__Exercícios propostos__:
a – No trecho, quem salvou o "quase símile londrino"?
b – Liste todos os títulos de livros citados no trecho.
c – Escreva a continuação do trecho sobre Orwell e os governantes na pandemia, começando logo depois da última frase.

__Trecho do texto__:
----
Professor titular de sociologia no Instituto de Filosofia e Ciências Humanas da Unicamp (IFCH/Unicamp); autor de 'Os Sentidos do Trabalho' e 'O Capitalismo Pandêmico' (ed. Boitempo)

George Orwell, em “A Revolução dos Bichos”, foi buscar nos animais o ideal de humanidade, igualdade e liberdade, visando recuperar valores socialistas que as aberrações (tanto a capitalista como a stalinista) vilipendiavam.

Hoje, defrontamo-nos com novas variações do horroroso. Temos o diabo loiro, despenteado e pestilento, que converteu o grande império em exemplo trágico de combate à pandemia. Negacionista e anticientífico, o medonho se tornou o maior responsável pelas quase 400 mil mortes em seu país. Foi derrotado nas urnas, mas tenta resistir com sua indigência decrépita.

Já o seu quase símile londrino começou mal e só mudou quando soçobrou. Por pouco não foi desta para melhor. Foi salvo pela dedicação de dois imigrantes que labutam no sistema público de saúde inglês.
----
__Material apresentado__:
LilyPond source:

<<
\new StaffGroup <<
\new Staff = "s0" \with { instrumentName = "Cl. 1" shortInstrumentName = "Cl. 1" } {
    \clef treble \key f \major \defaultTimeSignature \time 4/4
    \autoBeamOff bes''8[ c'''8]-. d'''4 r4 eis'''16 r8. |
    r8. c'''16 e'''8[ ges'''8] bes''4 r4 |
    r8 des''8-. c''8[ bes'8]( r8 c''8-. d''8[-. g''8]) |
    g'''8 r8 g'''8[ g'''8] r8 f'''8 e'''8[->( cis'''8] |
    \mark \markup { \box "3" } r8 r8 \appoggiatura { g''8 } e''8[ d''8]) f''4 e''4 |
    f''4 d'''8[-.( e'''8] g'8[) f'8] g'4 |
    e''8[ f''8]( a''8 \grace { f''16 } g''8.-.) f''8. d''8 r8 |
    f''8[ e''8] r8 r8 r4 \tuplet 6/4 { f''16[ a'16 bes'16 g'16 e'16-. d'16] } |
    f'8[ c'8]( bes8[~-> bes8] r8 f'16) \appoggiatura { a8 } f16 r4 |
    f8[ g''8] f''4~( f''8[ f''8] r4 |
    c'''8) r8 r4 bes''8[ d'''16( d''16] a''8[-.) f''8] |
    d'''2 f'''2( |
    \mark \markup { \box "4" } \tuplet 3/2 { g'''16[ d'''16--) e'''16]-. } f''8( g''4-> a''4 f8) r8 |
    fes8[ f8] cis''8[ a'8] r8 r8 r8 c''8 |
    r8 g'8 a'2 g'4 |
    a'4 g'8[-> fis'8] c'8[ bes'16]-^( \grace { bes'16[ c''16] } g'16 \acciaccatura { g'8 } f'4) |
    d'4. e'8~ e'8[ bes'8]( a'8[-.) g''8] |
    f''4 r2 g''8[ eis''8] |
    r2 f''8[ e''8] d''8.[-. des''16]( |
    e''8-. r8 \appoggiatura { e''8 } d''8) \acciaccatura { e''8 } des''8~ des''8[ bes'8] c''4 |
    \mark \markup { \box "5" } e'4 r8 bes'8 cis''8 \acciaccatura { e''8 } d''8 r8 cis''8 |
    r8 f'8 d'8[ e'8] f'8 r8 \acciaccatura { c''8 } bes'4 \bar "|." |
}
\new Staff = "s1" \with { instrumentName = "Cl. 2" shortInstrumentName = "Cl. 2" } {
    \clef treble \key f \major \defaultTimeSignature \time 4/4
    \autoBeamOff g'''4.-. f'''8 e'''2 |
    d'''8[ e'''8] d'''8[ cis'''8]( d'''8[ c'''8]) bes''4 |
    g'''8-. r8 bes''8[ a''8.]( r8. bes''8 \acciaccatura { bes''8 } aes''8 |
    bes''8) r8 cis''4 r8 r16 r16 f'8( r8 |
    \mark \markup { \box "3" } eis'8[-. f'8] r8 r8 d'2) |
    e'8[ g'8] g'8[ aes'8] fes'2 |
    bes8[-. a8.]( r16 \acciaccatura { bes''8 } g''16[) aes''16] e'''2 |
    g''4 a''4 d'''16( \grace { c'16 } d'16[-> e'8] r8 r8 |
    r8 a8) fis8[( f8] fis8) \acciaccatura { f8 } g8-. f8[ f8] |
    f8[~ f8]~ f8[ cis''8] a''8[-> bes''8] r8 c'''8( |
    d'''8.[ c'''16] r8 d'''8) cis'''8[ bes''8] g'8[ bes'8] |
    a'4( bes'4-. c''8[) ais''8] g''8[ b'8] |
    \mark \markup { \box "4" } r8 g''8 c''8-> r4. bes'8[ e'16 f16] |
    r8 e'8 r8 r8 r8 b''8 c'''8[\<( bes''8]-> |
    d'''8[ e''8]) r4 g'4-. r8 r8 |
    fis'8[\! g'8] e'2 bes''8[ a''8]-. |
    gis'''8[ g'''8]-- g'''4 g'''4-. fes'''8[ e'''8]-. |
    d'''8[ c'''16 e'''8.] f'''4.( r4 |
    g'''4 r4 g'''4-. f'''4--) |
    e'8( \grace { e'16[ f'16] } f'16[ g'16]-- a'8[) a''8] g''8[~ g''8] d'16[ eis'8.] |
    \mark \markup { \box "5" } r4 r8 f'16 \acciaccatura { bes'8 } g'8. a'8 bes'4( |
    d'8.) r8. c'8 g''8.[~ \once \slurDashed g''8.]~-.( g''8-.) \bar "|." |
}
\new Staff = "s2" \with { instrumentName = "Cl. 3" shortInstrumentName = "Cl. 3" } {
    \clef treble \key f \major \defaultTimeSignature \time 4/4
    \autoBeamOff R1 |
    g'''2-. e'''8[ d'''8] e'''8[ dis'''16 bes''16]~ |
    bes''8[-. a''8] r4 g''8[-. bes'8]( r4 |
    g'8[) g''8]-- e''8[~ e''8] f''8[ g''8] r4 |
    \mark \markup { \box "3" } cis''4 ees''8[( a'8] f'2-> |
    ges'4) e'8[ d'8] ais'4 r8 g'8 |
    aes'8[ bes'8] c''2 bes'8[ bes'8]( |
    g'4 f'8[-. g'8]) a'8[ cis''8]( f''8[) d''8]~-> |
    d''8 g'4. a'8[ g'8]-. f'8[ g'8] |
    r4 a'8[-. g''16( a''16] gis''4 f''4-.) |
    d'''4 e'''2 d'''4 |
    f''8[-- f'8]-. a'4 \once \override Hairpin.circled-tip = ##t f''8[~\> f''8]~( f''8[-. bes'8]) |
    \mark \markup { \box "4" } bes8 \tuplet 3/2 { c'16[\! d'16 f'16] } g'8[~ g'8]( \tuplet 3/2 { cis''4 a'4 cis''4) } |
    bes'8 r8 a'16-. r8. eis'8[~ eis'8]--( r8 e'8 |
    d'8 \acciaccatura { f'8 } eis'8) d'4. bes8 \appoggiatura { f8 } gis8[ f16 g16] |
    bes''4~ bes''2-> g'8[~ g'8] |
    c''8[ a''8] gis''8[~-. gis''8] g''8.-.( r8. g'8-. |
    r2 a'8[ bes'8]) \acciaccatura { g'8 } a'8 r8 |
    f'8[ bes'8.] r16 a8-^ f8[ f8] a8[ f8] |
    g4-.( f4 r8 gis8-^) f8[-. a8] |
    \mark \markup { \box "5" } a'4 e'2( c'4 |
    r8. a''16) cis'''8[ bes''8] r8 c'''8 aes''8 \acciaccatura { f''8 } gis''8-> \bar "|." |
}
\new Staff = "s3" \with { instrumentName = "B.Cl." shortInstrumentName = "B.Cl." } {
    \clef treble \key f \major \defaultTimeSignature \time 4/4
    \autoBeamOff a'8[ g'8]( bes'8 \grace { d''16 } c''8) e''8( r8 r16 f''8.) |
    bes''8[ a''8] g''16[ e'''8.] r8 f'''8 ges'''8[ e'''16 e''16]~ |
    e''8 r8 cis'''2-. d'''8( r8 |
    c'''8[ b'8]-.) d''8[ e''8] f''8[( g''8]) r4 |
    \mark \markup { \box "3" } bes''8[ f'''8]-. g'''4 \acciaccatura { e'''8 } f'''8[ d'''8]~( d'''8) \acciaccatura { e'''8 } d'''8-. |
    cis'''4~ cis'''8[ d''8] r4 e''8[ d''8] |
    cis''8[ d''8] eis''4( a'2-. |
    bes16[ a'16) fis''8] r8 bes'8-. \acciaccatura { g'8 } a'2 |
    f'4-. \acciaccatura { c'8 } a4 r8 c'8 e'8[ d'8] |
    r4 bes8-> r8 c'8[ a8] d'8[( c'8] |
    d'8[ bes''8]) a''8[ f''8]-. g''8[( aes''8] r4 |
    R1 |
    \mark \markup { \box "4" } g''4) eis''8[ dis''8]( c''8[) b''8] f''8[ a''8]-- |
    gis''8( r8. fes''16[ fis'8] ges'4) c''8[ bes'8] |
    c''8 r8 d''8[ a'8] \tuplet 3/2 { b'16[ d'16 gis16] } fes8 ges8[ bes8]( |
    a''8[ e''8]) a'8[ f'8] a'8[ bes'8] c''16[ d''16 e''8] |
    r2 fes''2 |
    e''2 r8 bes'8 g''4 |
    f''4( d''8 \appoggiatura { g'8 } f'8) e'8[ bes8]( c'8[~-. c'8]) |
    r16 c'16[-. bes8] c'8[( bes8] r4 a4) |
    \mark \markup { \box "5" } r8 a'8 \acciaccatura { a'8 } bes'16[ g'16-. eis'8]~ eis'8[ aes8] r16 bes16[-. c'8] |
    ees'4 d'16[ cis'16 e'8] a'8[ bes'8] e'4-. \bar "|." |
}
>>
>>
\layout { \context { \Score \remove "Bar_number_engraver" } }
----
__Resultados__:
a – Dois imigrantes que labutam no sistema público de saúde inglês.

b – 'Os Sentidos do Trabalho', 'O Capitalismo Pandêmico' e "A Revolução dos Bichos".

c –
Enquanto isso, nas bandas de cá, outro dito-cujo se ouriça para preservar sua matilha, com a força da milícia e adulando a polícia. Disse que defenderia os pobres, mas vociferou mesmo ao defender a santidade da propriedade. Os “novos bispos” e os velhos havanos chafurdaram no regozijo, gritando pela enésima vez: “Viva o nosso mito!”.

Nesta terra em que se plantando tudo dá, praguejou a variante mais escroque do bonapartismo. Que se apresentou na campanha eleitoral como sendo contra o “sistema” e “contra todos”. E que logo se tornou amigão do modorrento e tenebroso, o que urdiu o golpe para tentar eternizar seu alvará.

Tal qual um pícaro do caos e da destruição, negou desde logo a pandemia e jogou o país no precipício, acumulando um débito de mais de 200 mil mortes, muitas por asfixia, como tragicamente ocorreu nestes últimos dias em Manaus.

Nem o Parlamento do líder astuto e nada “maya” (no autêntico sentido indígena), nem os recentes presidentes do Supremo (“we don’t trust!”), conseguem encontrar sinais de crime. Curioso, parece que é mais fácil caçar pedaladas; mas aquelas, urge esclarecer, que a turma tucana da Lava Jato curitibana mirava.

Teremos que cruzar a barreira de quantas centenas de milhares de mortos para que este governo seja responsabilizado pela necropolítica em curso?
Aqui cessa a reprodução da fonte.